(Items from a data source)
-- -- --
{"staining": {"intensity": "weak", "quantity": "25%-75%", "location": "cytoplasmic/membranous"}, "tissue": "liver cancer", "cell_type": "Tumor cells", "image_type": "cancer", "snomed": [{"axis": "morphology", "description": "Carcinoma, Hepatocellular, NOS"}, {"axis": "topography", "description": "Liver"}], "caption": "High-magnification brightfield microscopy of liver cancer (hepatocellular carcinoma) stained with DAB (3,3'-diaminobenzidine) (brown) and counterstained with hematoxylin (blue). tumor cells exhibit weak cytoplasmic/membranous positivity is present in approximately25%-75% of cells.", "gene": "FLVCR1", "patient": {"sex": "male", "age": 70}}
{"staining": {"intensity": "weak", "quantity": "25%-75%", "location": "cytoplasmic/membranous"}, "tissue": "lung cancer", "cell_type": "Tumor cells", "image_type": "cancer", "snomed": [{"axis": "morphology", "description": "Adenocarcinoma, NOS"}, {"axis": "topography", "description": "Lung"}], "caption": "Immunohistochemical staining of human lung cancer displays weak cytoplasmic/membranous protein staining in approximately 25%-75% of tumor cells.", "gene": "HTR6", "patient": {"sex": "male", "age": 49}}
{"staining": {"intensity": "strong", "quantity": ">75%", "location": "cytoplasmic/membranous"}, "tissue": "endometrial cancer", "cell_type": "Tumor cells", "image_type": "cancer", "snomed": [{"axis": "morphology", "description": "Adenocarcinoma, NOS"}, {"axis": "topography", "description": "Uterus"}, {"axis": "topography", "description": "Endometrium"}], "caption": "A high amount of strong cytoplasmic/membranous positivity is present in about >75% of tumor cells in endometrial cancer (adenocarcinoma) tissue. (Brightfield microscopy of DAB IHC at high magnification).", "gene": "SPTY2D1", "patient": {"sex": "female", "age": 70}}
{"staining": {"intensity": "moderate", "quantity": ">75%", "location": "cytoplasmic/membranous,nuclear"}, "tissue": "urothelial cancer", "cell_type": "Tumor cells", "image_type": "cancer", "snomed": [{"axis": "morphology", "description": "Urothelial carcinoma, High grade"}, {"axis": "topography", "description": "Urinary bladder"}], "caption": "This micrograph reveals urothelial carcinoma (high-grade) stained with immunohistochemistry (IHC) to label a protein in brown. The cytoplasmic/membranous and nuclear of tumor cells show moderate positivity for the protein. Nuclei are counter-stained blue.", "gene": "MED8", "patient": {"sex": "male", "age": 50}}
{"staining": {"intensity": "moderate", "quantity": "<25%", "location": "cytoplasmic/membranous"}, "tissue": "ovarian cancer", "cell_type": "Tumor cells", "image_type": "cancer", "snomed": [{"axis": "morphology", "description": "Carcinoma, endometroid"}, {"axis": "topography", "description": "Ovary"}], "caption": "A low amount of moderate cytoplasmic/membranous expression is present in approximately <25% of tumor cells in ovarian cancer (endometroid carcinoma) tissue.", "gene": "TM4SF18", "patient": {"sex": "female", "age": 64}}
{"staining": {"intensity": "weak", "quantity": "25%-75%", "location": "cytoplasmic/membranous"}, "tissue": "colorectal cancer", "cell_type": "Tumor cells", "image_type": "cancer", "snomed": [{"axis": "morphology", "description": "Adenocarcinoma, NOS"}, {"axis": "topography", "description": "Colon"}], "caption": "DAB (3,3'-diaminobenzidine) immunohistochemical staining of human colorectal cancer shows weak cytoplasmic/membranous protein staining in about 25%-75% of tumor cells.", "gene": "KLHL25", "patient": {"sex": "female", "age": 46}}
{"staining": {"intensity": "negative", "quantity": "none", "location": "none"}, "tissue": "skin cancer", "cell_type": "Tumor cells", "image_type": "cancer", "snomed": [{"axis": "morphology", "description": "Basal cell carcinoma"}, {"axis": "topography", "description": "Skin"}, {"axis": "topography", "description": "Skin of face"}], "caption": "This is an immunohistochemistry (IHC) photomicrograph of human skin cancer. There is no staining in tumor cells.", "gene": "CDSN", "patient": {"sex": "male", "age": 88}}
-- -- --
▶ **WHAT YOU ARE ASKED TO DO**:
An exact copy of all the records is the only acceptable answer.

▶ **ANSWER SPACE**:
{"staining": {"intensity": "weak", "quantity": "25%-75%", "location": "cytoplasmic/membranous"}, "tissue": "liver cancer", "cell_type": "Tumor cells", "image_type": "cancer", "snomed": [{"axis": "morphology", "description": "Carcinoma, Hepatocellular, NOS"}, {"axis": "topography", "description": "Liver"}], "caption": "High-magnification brightfield microscopy of liver cancer (hepatocellular carcinoma) stained with DAB (3,3'-diaminobenzidine) (brown) and counterstained with hematoxylin (blue). tumor cells exhibit weak cytoplasmic/membranous positivity is present in approximately25%-75% of cells.", "gene": "FLVCR1", "patient": {"sex": "male", "age": 70}}
{"staining": {"intensity": "weak", "quantity": "25%-75%", "location": "cytoplasmic/membranous"}, "tissue": "lung cancer", "cell_type": "Tumor cells", "image_type": "cancer", "snomed": [{"axis": "morphology", "description": "Adenocarcinoma, NOS"}, {"axis": "topography", "description": "Lung"}], "caption": "Immunohistochemical staining of human lung cancer displays weak cytoplasmic/membranous protein staining in approximately 25%-75% of tumor cells.", "gene": "HTR6", "patient": {"sex": "male", "age": 49}}
{"staining": {"intensity": "strong", "quantity": ">75%", "location": "cytoplasmic/membranous"}, "tissue": "endometrial cancer", "cell_type": "Tumor cells", "image_type": "cancer", "snomed": [{"axis": "morphology", "description": "Adenocarcinoma, NOS"}, {"axis": "topography", "description": "Uterus"}, {"axis": "topography", "description": "Endometrium"}], "caption": "A high amount of strong cytoplasmic/membranous positivity is present in about >75% of tumor cells in endometrial cancer (adenocarcinoma) tissue. (Brightfield microscopy of DAB IHC at high magnification).", "gene": "SPTY2D1", "patient": {"sex": "female", "age": 70}}
{"staining": {"intensity": "moderate", "quantity": ">75%", "location": "cytoplasmic/membranous,nuclear"}, "tissue": "urothelial cancer", "cell_type": "Tumor cells", "image_type": "cancer", "snomed": [{"axis": "morphology", "description": "Urothelial carcinoma, High grade"}, {"axis": "topography", "description": "Urinary bladder"}], "caption": "This micrograph reveals urothelial carcinoma (high-grade) stained with immunohistochemistry (IHC) to label a protein in brown. The cytoplasmic/membranous and nuclear of tumor cells show moderate positivity for the protein. Nuclei are counter-stained blue.", "gene": "MED8", "patient": {"sex": "male", "age": 50}}
{"staining": {"intensity": "moderate", "quantity": "<25%", "location": "cytoplasmic/membranous"}, "tissue": "ovarian cancer", "cell_type": "Tumor cells", "image_type": "cancer", "snomed": [{"axis": "morphology", "description": "Carcinoma, endometroid"}, {"axis": "topography", "description": "Ovary"}], "caption": "A low amount of moderate cytoplasmic/membranous expression is present in approximately <25% of tumor cells in ovarian cancer (endometroid carcinoma) tissue.", "gene": "TM4SF18", "patient": {"sex": "female", "age": 64}}
{"staining": {"intensity": "weak", "quantity": "25%-75%", "location": "cytoplasmic/membranous"}, "tissue": "colorectal cancer", "cell_type": "Tumor cells", "image_type": "cancer", "snomed": [{"axis": "morphology", "description": "Adenocarcinoma, NOS"}, {"axis": "topography", "description": "Colon"}], "caption": "DAB (3,3'-diaminobenzidine) immunohistochemical staining of human colorectal cancer shows weak cytoplasmic/membranous protein staining in about 25%-75% of tumor cells.", "gene": "KLHL25", "patient": {"sex": "female", "age": 46}}
{"staining": {"intensity": "negative", "quantity": "none", "location": "none"}, "tissue": "skin cancer", "cell_type": "Tumor cells", "image_type": "cancer", "snomed": [{"axis": "morphology", "description": "Basal cell carcinoma"}, {"axis": "topography", "description": "Skin"}, {"axis": "topography", "description": "Skin of face"}], "caption": "This is an immunohistochemistry (IHC) photomicrograph of human skin cancer. There is no staining in tumor cells.", "gene": "CDSN", "patient": {"sex": "male", "age": 88}}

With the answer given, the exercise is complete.